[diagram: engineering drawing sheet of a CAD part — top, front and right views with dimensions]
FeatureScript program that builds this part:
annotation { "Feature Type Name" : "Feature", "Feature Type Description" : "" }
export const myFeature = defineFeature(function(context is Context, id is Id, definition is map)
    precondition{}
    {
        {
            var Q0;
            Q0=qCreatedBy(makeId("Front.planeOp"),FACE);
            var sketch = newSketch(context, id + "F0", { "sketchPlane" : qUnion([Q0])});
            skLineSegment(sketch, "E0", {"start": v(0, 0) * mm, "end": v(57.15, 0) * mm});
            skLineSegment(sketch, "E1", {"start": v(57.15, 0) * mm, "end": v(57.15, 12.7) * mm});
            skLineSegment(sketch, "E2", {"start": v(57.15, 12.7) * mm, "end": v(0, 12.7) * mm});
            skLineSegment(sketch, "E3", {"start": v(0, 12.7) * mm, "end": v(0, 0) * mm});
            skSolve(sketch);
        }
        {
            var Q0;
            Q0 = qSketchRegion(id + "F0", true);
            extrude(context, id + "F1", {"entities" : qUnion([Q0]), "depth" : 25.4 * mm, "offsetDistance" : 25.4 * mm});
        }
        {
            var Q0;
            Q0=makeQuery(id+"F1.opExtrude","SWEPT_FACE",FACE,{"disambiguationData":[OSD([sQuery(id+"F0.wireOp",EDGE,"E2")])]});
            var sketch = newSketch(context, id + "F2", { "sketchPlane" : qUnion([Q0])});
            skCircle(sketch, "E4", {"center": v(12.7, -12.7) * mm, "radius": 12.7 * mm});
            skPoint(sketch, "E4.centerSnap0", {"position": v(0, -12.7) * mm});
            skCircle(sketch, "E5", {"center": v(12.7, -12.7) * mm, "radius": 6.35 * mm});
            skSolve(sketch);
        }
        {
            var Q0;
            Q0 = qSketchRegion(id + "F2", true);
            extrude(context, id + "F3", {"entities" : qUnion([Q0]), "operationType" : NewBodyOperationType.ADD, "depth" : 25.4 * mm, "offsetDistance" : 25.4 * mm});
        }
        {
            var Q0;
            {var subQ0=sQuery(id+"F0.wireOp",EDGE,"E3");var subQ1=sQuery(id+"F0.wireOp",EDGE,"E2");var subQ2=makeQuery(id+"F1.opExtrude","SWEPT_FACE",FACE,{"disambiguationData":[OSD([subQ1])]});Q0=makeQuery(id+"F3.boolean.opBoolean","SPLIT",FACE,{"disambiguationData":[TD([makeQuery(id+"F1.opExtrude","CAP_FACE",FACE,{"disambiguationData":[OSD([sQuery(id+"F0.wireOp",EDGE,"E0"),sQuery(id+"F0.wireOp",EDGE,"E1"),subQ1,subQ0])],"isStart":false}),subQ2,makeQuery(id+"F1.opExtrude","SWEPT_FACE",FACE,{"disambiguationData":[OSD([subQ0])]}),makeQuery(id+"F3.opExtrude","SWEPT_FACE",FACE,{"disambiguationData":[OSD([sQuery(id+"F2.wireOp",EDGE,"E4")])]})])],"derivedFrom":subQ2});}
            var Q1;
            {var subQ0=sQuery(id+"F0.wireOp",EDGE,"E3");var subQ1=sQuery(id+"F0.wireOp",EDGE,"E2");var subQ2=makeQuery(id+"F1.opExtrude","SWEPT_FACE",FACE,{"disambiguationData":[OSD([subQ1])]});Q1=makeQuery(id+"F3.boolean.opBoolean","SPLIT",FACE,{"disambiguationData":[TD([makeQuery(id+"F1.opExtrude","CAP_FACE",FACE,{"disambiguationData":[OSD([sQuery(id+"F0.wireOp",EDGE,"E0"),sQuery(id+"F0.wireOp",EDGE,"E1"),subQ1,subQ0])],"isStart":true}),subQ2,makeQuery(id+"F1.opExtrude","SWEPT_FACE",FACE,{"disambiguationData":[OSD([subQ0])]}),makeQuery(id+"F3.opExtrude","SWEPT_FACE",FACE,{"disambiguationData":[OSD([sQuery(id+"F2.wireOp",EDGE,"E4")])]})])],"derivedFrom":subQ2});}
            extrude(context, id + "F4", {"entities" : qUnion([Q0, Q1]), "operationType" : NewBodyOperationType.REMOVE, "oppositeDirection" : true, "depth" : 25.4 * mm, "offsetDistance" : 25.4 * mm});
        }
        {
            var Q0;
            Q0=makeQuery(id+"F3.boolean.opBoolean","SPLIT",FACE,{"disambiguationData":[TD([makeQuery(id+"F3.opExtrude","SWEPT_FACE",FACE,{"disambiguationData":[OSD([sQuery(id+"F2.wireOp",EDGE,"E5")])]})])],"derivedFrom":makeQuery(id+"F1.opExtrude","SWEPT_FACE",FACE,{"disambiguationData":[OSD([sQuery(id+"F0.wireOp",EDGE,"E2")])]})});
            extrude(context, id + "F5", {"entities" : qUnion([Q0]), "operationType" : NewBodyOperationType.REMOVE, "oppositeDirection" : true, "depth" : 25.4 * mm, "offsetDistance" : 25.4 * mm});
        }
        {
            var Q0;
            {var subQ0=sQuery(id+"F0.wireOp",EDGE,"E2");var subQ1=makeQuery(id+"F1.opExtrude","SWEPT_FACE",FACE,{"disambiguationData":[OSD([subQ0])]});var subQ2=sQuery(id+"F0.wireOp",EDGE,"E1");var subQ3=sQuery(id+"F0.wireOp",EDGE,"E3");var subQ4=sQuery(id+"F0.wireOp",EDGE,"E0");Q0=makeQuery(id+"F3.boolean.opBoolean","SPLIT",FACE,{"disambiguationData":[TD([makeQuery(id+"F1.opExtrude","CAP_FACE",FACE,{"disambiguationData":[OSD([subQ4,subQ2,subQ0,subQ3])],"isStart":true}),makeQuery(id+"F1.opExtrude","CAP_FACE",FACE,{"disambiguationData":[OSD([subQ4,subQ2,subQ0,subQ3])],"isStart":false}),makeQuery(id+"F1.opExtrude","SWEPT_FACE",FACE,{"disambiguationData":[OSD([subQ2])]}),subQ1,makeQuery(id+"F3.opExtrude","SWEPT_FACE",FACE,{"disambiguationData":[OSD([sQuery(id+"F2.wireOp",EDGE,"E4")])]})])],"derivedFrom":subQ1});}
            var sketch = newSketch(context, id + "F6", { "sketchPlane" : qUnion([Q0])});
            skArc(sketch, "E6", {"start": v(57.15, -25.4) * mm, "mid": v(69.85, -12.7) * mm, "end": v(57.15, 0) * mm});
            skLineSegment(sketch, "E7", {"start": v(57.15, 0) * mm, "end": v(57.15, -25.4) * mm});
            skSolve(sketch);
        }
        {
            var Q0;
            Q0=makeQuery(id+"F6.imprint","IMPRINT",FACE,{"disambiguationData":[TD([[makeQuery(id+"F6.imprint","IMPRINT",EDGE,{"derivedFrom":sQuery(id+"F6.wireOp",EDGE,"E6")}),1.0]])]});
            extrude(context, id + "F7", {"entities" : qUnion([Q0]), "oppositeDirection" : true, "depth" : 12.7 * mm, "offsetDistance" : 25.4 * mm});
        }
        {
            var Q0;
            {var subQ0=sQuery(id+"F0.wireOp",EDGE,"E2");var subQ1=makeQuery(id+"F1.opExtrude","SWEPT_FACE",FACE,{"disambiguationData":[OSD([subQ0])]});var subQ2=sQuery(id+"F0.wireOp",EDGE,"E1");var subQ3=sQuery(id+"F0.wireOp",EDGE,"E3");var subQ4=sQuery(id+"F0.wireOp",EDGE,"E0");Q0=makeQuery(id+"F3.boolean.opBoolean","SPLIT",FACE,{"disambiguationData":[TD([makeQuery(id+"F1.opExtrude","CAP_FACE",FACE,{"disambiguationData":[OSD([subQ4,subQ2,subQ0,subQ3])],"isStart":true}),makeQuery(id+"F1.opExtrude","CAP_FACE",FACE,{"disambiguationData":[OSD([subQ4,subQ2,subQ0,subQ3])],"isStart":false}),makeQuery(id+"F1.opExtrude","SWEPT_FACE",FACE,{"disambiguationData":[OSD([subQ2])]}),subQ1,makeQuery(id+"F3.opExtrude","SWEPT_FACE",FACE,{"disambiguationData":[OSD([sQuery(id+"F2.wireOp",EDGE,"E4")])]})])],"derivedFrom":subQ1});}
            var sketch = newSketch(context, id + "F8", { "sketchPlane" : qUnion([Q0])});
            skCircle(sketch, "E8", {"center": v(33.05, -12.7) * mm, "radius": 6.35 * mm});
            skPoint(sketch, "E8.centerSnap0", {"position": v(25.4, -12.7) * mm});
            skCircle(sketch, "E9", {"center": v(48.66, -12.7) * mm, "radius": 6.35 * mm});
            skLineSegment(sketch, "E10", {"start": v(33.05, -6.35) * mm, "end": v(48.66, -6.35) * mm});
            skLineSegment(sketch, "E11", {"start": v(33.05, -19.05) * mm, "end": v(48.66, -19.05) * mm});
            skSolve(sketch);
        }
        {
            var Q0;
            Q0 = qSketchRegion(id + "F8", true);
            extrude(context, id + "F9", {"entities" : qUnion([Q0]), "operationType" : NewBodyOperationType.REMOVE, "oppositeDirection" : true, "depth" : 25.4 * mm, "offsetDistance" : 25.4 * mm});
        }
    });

Direction — Reproduce the data from its beginning down to and including the line that contains "export const myFeature", swapping "Description" for "Summary" and leaving everything else unchanged.

Output below —
[diagram: engineering drawing sheet of a CAD part — top, front and right views with dimensions]
FeatureScript program that builds this part:
annotation { "Feature Type Name" : "Feature", "Feature Type Summary" : "" }
export const myFeature = defineFeature(function(context is Context, id is Id, definition is map)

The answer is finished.